I also have no idea why the tests are now failing

What I meant to say is that I could not explain how the tests were succeeding before I resolved the conflict, but are failing now. Perhaps I messed something up while resolving the conflicts, and maybe that is the API URL. I was thinking Daniela would be best to review and confirm. I admit I did not have the time to actually review this PR.

DanielaSchacherer commented 2 months ago

@fedorov thank you for setting up the contribution README, that's very helpful and hopefully it will prevent more merge conflicts.

It was a combination of the URL (what Vamsi said) and some confusion about whether indices_overview is a dictionary or dataframe.
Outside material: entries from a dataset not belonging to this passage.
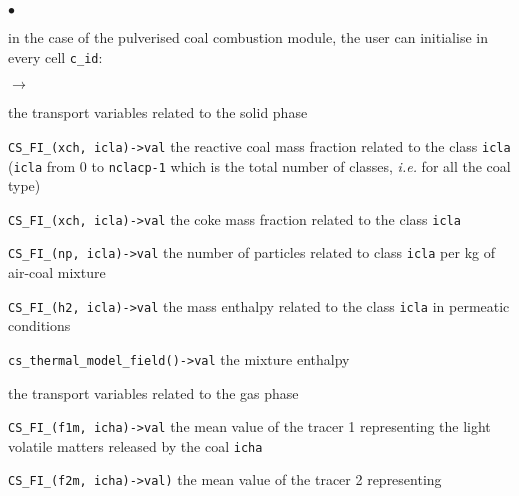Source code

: \begin{list}{$\bullet$}{}
        \item in the case of the pulverised coal combustion module, the
             user can initialise in every cell \texttt{c\_id}:
              \begin{list}{$\rightarrow$}{}
                     \item the transport variables related to the solid phase
                           \begin{list}{}{}
                                  \item \texttt{CS\_FI\_(xch, icla)->val}
                                  the reactive coal mass fraction related to the
                                  class \texttt{icla} (\texttt{icla} from 0 to
                                  \texttt{nclacp-1} which is the total number of
                                  classes, {\em i.e.} for all the coal type)
                                  \item \texttt{CS\_FI\_(xch, icla)->val}
                                  the coke mass fraction related to the class
                                  \texttt{icla}
                                  \item \texttt{CS\_FI\_(np, icla)->val} the
                                  number of particles related to class
                                  \texttt{icla} per kg of air-coal mixture
                                  \item \texttt{CS\_FI\_(h2, icla)->val} the
                                   mass enthalpy related to the class
                                   \texttt{icla} in permeatic conditions
                           \end{list}
                     \item \texttt{cs\_thermal\_model\_field()->val} the mixture enthalpy
                     \item the transport variables related to the gas phase
                           \begin{list}{}{}
                                  \item
                                       \texttt{CS\_FI\_(f1m, icha)->val} the
                                       mean value of the tracer 1 representing
                                       the light volatile matters released by
                                       the coal \texttt{icha}
                                  \item
                                       \texttt{CS\_FI\_(f2m, icha)->val)} the
                                        mean value of the tracer 2 representing

\end{list}
\end{list}
\end{list}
DanielaSchacherer commented 2 months ago

We are still missing descriptions of the indices. Is that something we should target here or does it make sense to have a separate PR for that?

fedorov commented 2 months ago

I will take a shot at that as part of my review!

fedorov commented 2 months ago

@DanielaSchacherer I guess I lost track of the original purpose of this PR while reviewing yesterday. Are you planning to update the API to allow download of the instances based on the instance index as part of this PR?

DanielaSchacherer commented 2 months ago

@fedorov For that very reason, I would prefer to later make a new PR for this and for now continue the discussion that we started in https://github.com/ImagingDataCommons/idc-index/issues/97.